Survival in the cold was a critical development in the evolution of mammals. The integrated response to cold exposure includes heat generation and heat conservation dependent upon SA regulation of metabolism and the cardiovascular system. Both the SNS and the adrenal medulla are involved with the SNS playing the dominant role. Temperature-sensing neurons in the hypothalamus, brainstem and spinal cord, as well as in the skin, initiate the SA response to a fall in temperature. SNS activation in the cold is shown in
Figure 1.15 in laboratory rodents for heart; similar changes occur in BAT.
Heat conservation
Peripheral arterial and superficial venous constriction limits blood flow to the skin diminishing heat loss and improving the insulating capacity of the subcutaneous tissues. Venoconstriction is most marked in the superficial veins of the extremities which are endowed with more α2 adrenergic receptors than the deep veins where α1 receptors predominate. As external cooling decreases the affinity of the venous α1 receptors (deep veins) to NE while, conversely, increasing the affinity for NE on the α2 receptors (superficial veins), cold exposure shifts blood to the deep venous system. Increased blood flow to the deep veins of the limbs, which forms a plexus around the arteries, increases the efficiency of the countercurrent mechanism that removes heat from the arterial circulation and returns it to the central venous system. The circulation to the limbs thus plays a significant role in both heat conservation and heat loss.
Heat generation: nonshivering thermogenesis and cold acclimation
Shivering thermogenesis refers to the heat produced by muscular contractions induced by cold exposure. Shivering is mediated by the somatic nervous system but is apparently facilitated by catecholamines. In fur-bearing mammals, piloerection provides insulation; in humans, this has little effect on heat conservation but produces well-recognized “goose pimples” or “goose bumps.” Piloerection is mediated by the α1 receptor.
Nonshivering thermogenesis (NST) refers to metabolic heat production in response to cold exposure. It has been studied extensively in laboratory rodents. BAT is the origin of the heat produced. The SNS turns on heat production via the β
3 adrenergic receptor as described in the previous section. The SNS also drives the hypertrophy of BAT that accompanies cold acclimation. Cold acclimation, which occurs after prolonged exposure to cold, greatly potentiates heat production in BAT (
Fig. 3.1), a consequence of the enlarged mass of BAT and the important fact that tachyphylaxis does not occur with prolonged stimulation as the β
3 receptor, unlike other β receptors, does not undergo desensitization. Cold acclimation in fact is defined by an enhanced thermogenic response to NE.

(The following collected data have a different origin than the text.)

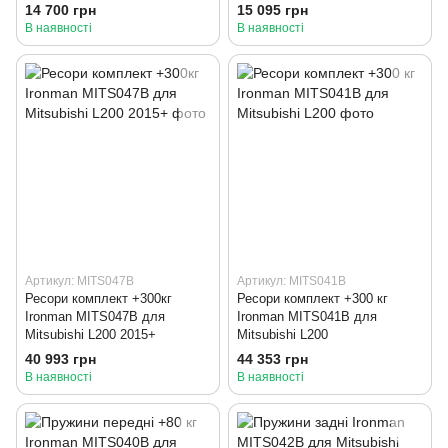
Sport 2, 3, L200, Wagon
Sport 2, 3, L200, Wagon
14 700 грн
15 095 грн
В наявності
В наявності
Артикул: MITS047B
Артикул: MITS041B
Ресори комплект +300кг
Ресори комплект +300 кг
Ironman MITS047B для
Ironman MITS041B для
Mitsubishi L200 2015+
Mitsubishi L200
40 993 грн
44 353 грн
В наявності
В наявності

Although generally recognized as a significant physiologic process in humans at present, the concept of regulated production of metabolic heat in large adult mammals has had a checkered history and was commonly regarded with skepticism until the 1970s. The issue was settled by experiments on army recruits who, after prolonged cold exposure, stopped shivering and increased metabolic rate, thus demonstrating that cold acclimation and NST had occurred. The site of origin of NST in humans remained controversial until the last decade when functioning BAT was unequivocally demonstrated by positon emission tomography scans, biopsy, and the demonstration of UCP 1 in fat depots identified in imaging studies.
The anatomic location of BAT, adjacent to the great vessels, and the vascularity of BAT maximize distribution of the heat throughout the body.
Cardiovascular changes in cold exposure
In addition to the vasoconstrictive changed induced by the SNS during heat conservation as described above, cardiac stimulation driven by the SNS increases cardiac output. This serves the function of distributing heat generated by NST and delivering substrates for metabolizing tissues throughout the body. In acute cold exposure, blood pressure is elevated but the rise in BP is not sustained.
Substrate mobilization in cold exposure
The SA system stimulates lipolysis and glycogenolysis during cold exposure both directly and by suppressing the release of insulin and stimulating the release of glucagon. SA activation of hormone-sensitive lipase, lipoprotein lipase, and stimulation of hepatic glucose output are involved in the response to cold exposure.